In an investor presentation, the agency highlights the project's advancements, its long-term fiscal prospects, and the members' unregulated authority to raise rates to meet costs. NIMPA has a 7.6% ownership stake in Prairie State.

"Prairie State continues to demonstrate operational improvement and has minimal future planned capital expenditures" of just $15.1 million over the next five years, said Gary Holm, NIMPA board head and Batavia's public works director. Net capacity at the plant was up to 77.5% last year from 58.4% in 2013.

The $5 billion project has environmental critics who have long warned of its contribution to greenhouse gas emissions while cost overruns, construction delays and a delayed startup prompted a public outcry when ratepayers were forced to pay more than originally expected.

The campus is in Washington County, Ill. It has a dual unit, coal-fired power plant and an adjacent mine to supply it with coal.

Participating public utilities and power cooperatives in Illinois, Indiana, Kentucky, Missouri, and Ohio issued a collective $4.5 billion of debt to finance their ownership.

Ahead of the sale, Moody's Investors Service affirmed NIMPA's A2 rating, affecting $207 million of parity senior-lien debt. The outlook is stable.

The rating reflects the weighted credit quality of the project participants and "sound legal security provided by the take-or-pay power sales agreements that contain a 200% step-up provision," Moody's said.

The rating also considers the strategic importance of Prairie State to the members and the expectation that the coal-fired plant will continue to generate economic and reliable power over the long-term.

The project's benefits include its advanced controls that comply with federal environmental regulators, the near proximity of coal reserves to the plan, and prepaid and favorably priced coal.

"Moody's believes that the value of Prairie State as a long-term asset remains favorable as a source of long-term stable electrical capacity for the participants," analysts wrote.

Fitch Ratings affirmed the agency's A-minus rating and stable outlook.

Fitch said while the project initially fell short of expectations, its performance has improved and stabilized, and unit availability and capacity factors are now in line with industry averages.

A group of Batavia ratepayers initially filed their 2014 lawsuit in state court but it was moved to federal court where it was dismissed in August 2015. It was amended and refiled in October that year and remains pending, according to the offering statement.

The group alleges that consultants were negligent in recommending participation in the project and they are seeking compensation for steep energy rate hikes and other taxes they paid beginning in 2012.

The city was told the cost of power from the plant would be approximately $46 per megawatt-hour.

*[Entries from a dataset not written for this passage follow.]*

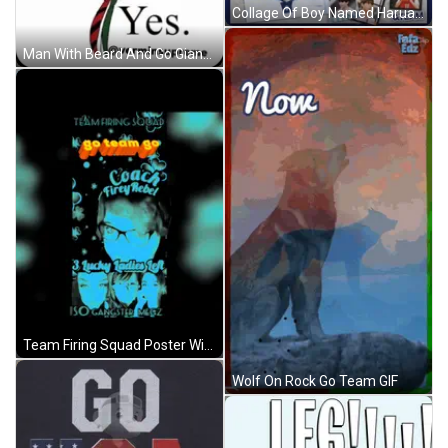
Collage Of Boy Named Harua GIF
Man With Beard And Go Giants Hat GIF
Team Firing Squad Poster With Coach Firey Rebel And Lucky Ladies GIF
Wolf On Rock Go Team GIF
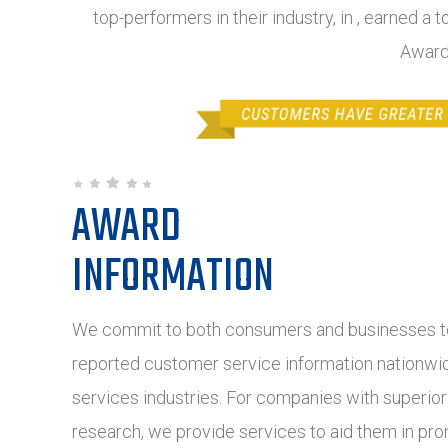
top-performers in their industry, in , earned a 
Award
AWARD
INFORMATION
We commit to both consumers and businesses to
reported customer service information nationwide
services industries. For companies with superio
research, we provide services to aid them in pro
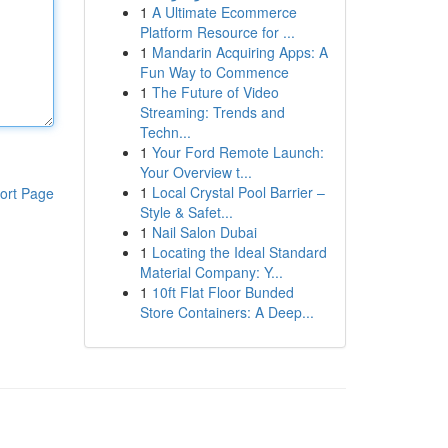
1
A Ultimate Ecommerce
Platform Resource for ...
1
Mandarin Acquiring Apps: A
Fun Way to Commence
1
The Future of Video
Streaming: Trends and
Techn...
1
Your Ford Remote Launch:
Your Overview t...
1
Local Crystal Pool Barrier –
ort Page
Style & Safet...
1
Nail Salon Dubai
1
Locating the Ideal Standard
Material Company: Y...
1
10ft Flat Floor Bunded
Store Containers: A Deep...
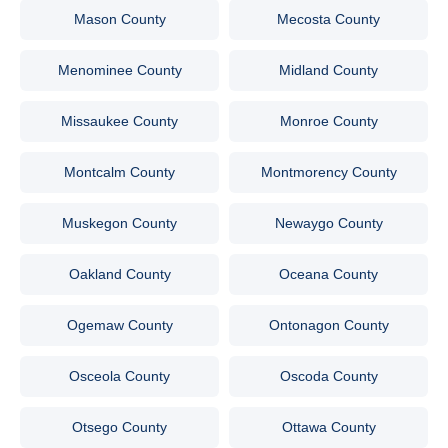
Mason County
Mecosta County
Menominee County
Midland County
Missaukee County
Monroe County
Montcalm County
Montmorency County
Muskegon County
Newaygo County
Oakland County
Oceana County
Ogemaw County
Ontonagon County
Osceola County
Oscoda County
Otsego County
Ottawa County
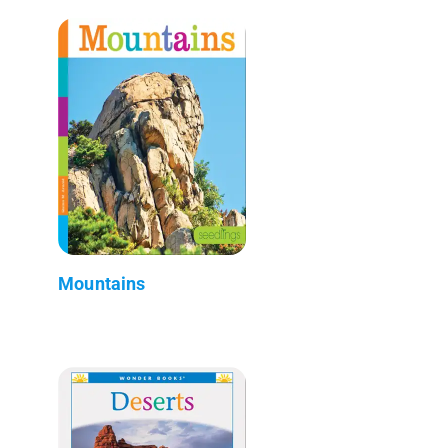
Mountains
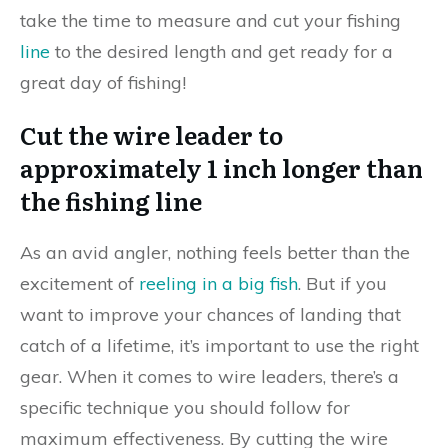
take the time to measure and cut your fishing
line
to the desired length and get ready for a
great day of fishing!
Cut the wire leader to
approximately 1 inch longer than
the fishing line
As an avid angler, nothing feels better than the
excitement of
reeling in a big fish
. But if you
want to improve your chances of landing that
catch of a lifetime, it’s important to use the right
gear. When it comes to wire leaders, there’s a
specific technique you should follow for
maximum effectiveness. By cutting the wire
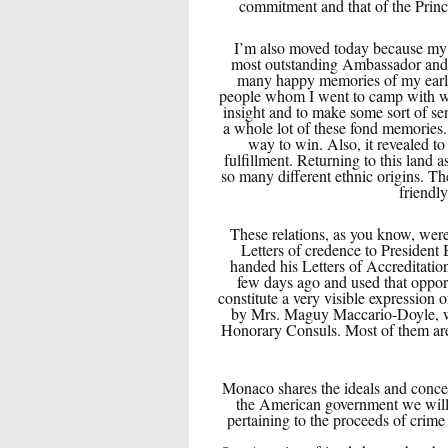
commitment and that of the Princ
I’m also moved today because my 
most outstanding Ambassador and b
many happy memories of my early
people whom I went to camp with who
insight and to make some sort of se
a whole lot of these fond memories. 
way to win. Also, it revealed to
fulfillment. Returning to this land 
so many different ethnic origins. The
friendl
These relations, as you know, wer
Letters of credence to President
handed his Letters of Accreditatio
few days ago and used that oppor
constitute a very visible expression o
by Mrs. Maguy Maccario-Doyle, who
Honorary Consuls. Most of them are h
Monaco shares the ideals and concern
the American government we will do
pertaining to the proceeds of cri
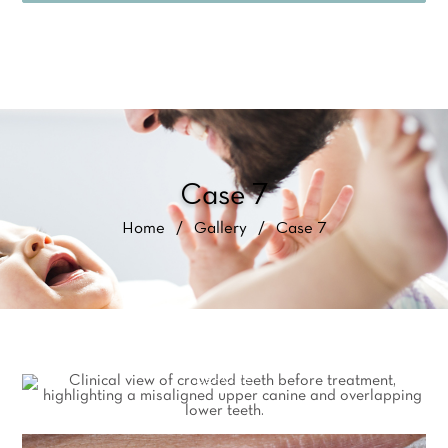
Case 7
Home
/
Gallery
/
Case 7
BEFORE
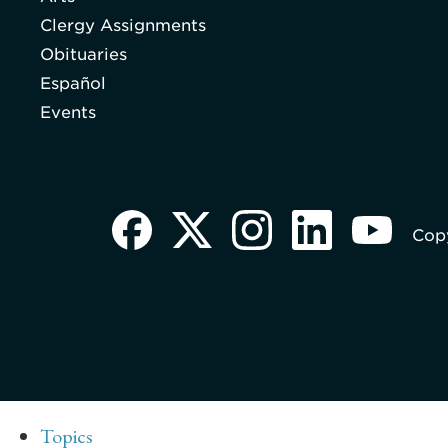
Clergy Assignments
Obituaries
Español
Events
Copy
Topics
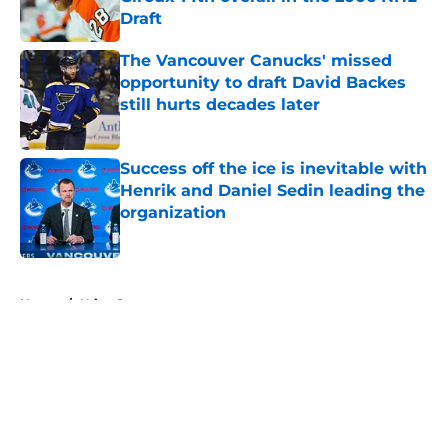
Draft
Published by on Invalid Date
The Vancouver Canucks' missed
opportunity to draft David Backes
still hurts decades later
Published by on Invalid Date
Success off the ice is inevitable with
Henrik and Daniel Sedin leading the
organization
Published by on Invalid Date
5 related articles loaded
Home
/
Utica Comets
About
Openings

The actual rate charged hit $179.92 per delivered megawatt-hour in November 2013.

The Prairie State project spurred calls for more regulatory scrutiny by local, state, and federal authorities over how it was represented to local officials and in 2013 the Securities and Exchange Commission issued subpoenas to the various owners. The offering statement said NIMPA has had no additional contact from the SEC since the 2013 subpoenas.